Frank Kmet

No. 73, 71, 94
- Position: Defensive end

Personal information
- Born: March 13, 1970 (age 56)
- Listed height: 6 ft 4 in (1.93 m)
- Listed weight: 289 lb (131 kg)

Career information
- High school: John Hersey (Arlington Heights, Illinois)
- College: Purdue
- NFL draft: 1992: 4th round, 111th overall pick

Career history
- Buffalo Bills (1992)*; Green Bay Packers (1992)*; Cleveland Browns (1992)*; Chicago Bears (1993–1995)*; Buffalo Bills (1996)*; Green Bay Packers (1996)*;
- * Offseason and/or practice squad member only

= Frank Kmet =

American football player (born 1970)

Frank Scott Kmet (born March 13, 1970) is an American former football defensive end in the National Football League (NFL). He played college football at Purdue and went to high school at John Hersey High School in Arlington Heights, Illinois.

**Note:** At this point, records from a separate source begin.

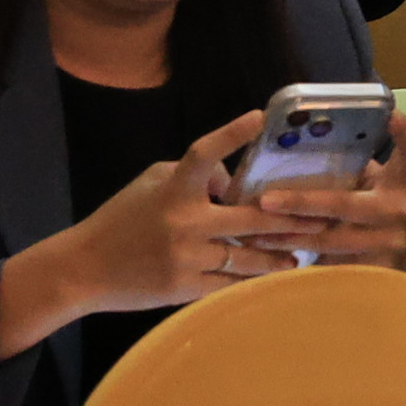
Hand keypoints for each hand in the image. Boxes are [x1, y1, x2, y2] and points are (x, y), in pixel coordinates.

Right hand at [0, 111, 311, 353]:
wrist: (85, 269)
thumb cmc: (122, 219)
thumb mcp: (151, 184)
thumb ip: (193, 176)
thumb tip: (232, 181)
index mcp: (173, 189)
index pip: (203, 154)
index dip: (231, 134)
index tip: (259, 116)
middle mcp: (183, 222)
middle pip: (249, 217)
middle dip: (289, 219)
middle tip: (320, 216)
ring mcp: (186, 258)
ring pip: (247, 255)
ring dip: (279, 255)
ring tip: (304, 252)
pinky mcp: (184, 288)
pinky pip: (229, 283)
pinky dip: (253, 279)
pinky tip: (274, 278)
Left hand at [250, 112, 405, 283]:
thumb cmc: (380, 217)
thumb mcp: (378, 188)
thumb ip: (353, 171)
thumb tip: (297, 145)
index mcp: (400, 183)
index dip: (405, 133)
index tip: (391, 115)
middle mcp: (398, 211)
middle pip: (344, 203)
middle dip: (301, 203)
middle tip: (265, 200)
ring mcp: (388, 247)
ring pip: (328, 241)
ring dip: (288, 236)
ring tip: (254, 233)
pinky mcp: (373, 276)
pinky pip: (325, 269)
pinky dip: (295, 262)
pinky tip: (269, 259)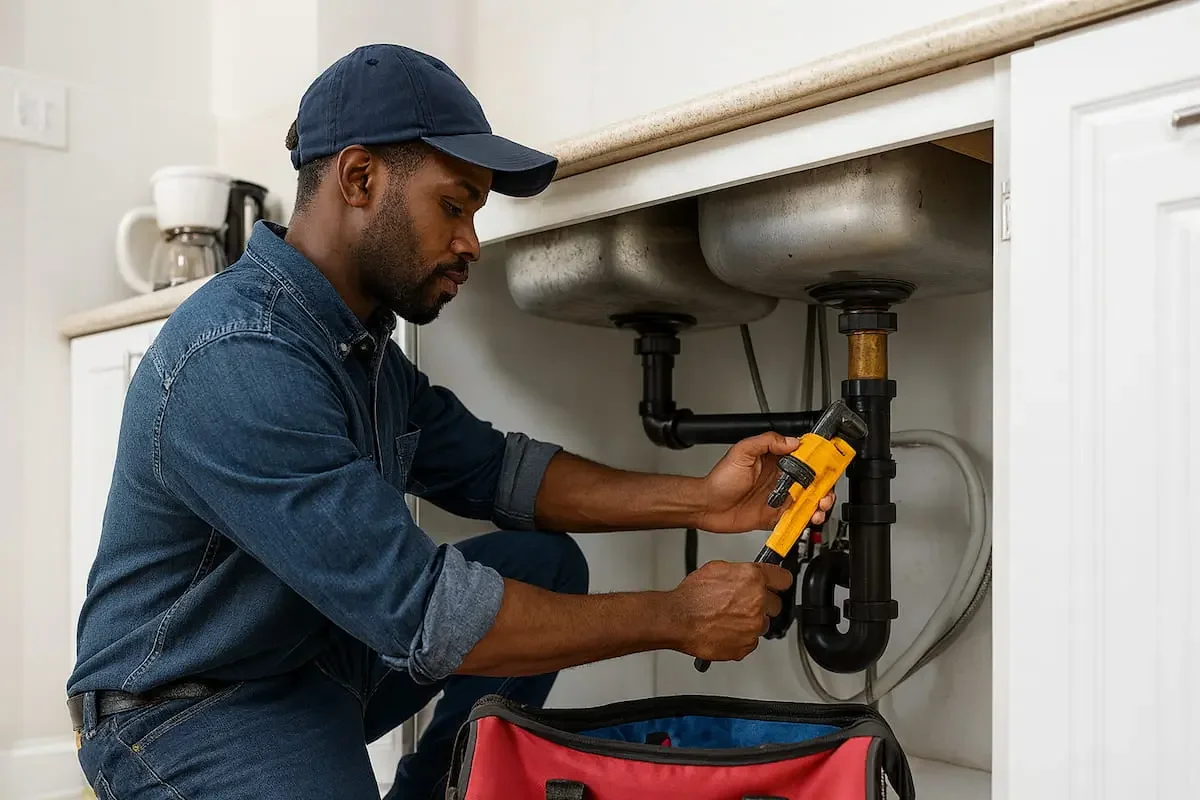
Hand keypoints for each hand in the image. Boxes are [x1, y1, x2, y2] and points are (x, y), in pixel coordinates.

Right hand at [667, 560, 792, 661]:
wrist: (678, 619)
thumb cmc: (692, 596)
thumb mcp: (717, 569)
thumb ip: (741, 571)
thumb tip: (749, 573)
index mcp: (753, 579)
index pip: (784, 579)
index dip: (779, 582)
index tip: (778, 584)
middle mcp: (758, 602)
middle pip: (776, 604)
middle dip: (764, 603)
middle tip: (745, 602)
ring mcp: (754, 626)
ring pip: (762, 623)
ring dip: (751, 621)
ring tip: (729, 617)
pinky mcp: (746, 645)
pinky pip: (751, 640)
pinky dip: (741, 637)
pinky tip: (726, 629)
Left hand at [696, 431, 834, 532]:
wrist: (707, 506)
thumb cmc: (720, 479)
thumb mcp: (742, 452)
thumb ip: (767, 442)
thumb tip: (792, 441)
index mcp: (776, 460)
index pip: (804, 456)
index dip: (820, 459)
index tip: (830, 463)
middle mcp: (781, 479)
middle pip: (813, 481)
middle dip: (825, 486)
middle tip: (826, 492)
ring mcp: (780, 498)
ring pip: (809, 501)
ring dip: (820, 504)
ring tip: (820, 507)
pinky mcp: (776, 516)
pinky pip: (797, 518)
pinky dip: (807, 519)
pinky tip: (810, 518)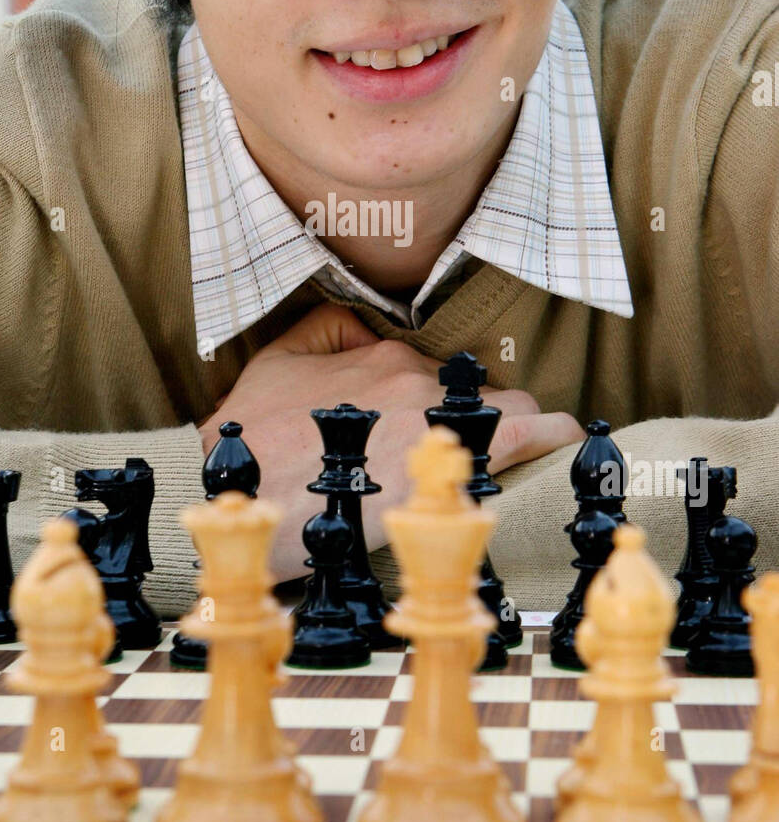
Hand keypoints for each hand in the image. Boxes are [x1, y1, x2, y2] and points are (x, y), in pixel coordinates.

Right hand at [199, 303, 583, 578]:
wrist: (251, 493)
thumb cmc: (256, 439)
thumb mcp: (274, 362)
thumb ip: (324, 330)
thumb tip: (364, 328)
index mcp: (381, 357)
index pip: (438, 375)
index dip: (441, 404)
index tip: (436, 431)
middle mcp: (418, 379)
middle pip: (482, 391)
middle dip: (486, 416)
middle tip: (475, 451)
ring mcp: (443, 416)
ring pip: (512, 408)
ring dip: (519, 430)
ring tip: (527, 453)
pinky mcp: (462, 457)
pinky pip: (532, 433)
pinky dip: (555, 436)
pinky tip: (570, 442)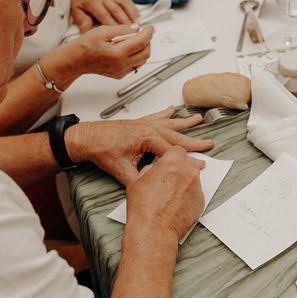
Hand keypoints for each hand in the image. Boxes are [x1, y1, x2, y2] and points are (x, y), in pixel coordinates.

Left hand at [65, 107, 212, 185]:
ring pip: (170, 123)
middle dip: (194, 141)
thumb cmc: (102, 149)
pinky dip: (166, 114)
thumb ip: (140, 180)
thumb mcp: (122, 170)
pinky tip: (172, 110)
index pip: (173, 152)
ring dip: (184, 122)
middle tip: (209, 143)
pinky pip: (157, 117)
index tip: (198, 165)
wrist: (87, 138)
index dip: (187, 160)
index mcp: (147, 138)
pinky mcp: (139, 123)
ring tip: (197, 119)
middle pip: (176, 136)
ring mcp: (144, 124)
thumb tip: (152, 187)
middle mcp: (148, 128)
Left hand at [70, 0, 139, 32]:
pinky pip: (127, 2)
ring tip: (137, 26)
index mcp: (93, 2)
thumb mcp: (76, 13)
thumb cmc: (79, 4)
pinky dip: (134, 9)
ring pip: (124, 5)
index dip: (112, 24)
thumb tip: (87, 32)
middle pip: (117, 10)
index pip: (104, 15)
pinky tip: (139, 18)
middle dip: (125, 22)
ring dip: (132, 15)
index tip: (119, 34)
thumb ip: (82, 22)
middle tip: (132, 32)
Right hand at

Kmet was drafted by the Buffalo Bills in the fourth round of the 1992 NFL draft. Although he also spent time with the Green Bay Packers, Cleveland Browns, and Chicago Bears, he never played a game in the NFL.

==Early life and family==
Kmet was a star athlete in football and wrestling at John Hersey High School in Arlington Heights, Illinois. He was diagnosed with diabetes during his sophomore year of high school.

He was named all-state by the Chicago Tribune during his senior year. Kmet committed to Purdue University as part of the second-ranked recruiting class in the nation.

==College years==
As a freshman at Purdue in 1988, he was the backup left end. In 1990, he received an honorable mention for All-Big Ten Conference after recording 12 tackles-for-loss (fifth most in the conference) and 95 tackles (fourth most on the team). For his senior year in 1991 under new head coach Jim Colletto's 5–2 defense, he switched to defensive tackle and was named a team captain. However, in October, he broke his leg in the 28–7 win over Wisconsin, ending his college career.

==Professional career==

Kmet's recovery from his leg injury saw him begin walking again in January 1992 before it fully healed a month later, though he continued to feel discomfort in the leg until spring. He attended the NFL Scouting Combine in February, but was restricted to the bench press and measurements.

Projected by Mel Kiper Jr. as a sixth-round selection in the 1992 NFL draft, Kmet participated in pre-draft workouts with the Atlanta Falcons, Cleveland Browns, New York Giants and Jets, and Philadelphia Eagles. He was drafted 111th overall in the fourth round by the Buffalo Bills, but was released on August 25.

Kmet was claimed by the Green Bay Packers two days after his release by Buffalo, only to be cut again on August 31. He spent two weeks on the Browns' practice squad before being waived on September 17.

Kmet signed with the Chicago Bears in 1993; head coach Dave Wannstedt praised him in May minicamp, describing him as "doing a nice job. He was a fourth-round draft pick and he hurt his leg. He's up to about 290 pounds and I think he'll be in the mix."
He was waived on August 30 and assigned to the Bears' practice squad for the regular season.

Kmet returned to the Bears in 1994 and converted to offensive line as a guard. His final seasons with the team saw him get signed in the spring and released in August.
 The 1995 offseason, during which he played guard and center, was also marred by an infected finger that placed him on the injury report. During his tenure in Chicago, he attracted notoriety from his teammates for his pranks; such antics included pouring buckets of water on players in their dormitories, applying Vaseline to chinstraps, and itching powder to shorts.

Summer 1996 saw him switch back to defense as part of return stints with the Bills and Packers, both of which ended prior to the regular season, before he concluded his playing career. The following year, Kmet and Bears defensive tackle Jim Flanigan established Timeout, a monthly newspaper covering Chicago-area high school sports.

Pre-draft measurables
| Height | Weight | Bench press |
| 6 ft 3+7⁄8 in (1.93 m) | 289 lb (131 kg) | 26 reps |
All values from NFL Combine

==Personal life==
Kmet is the father of current Chicago Bears tight end Cole Kmet.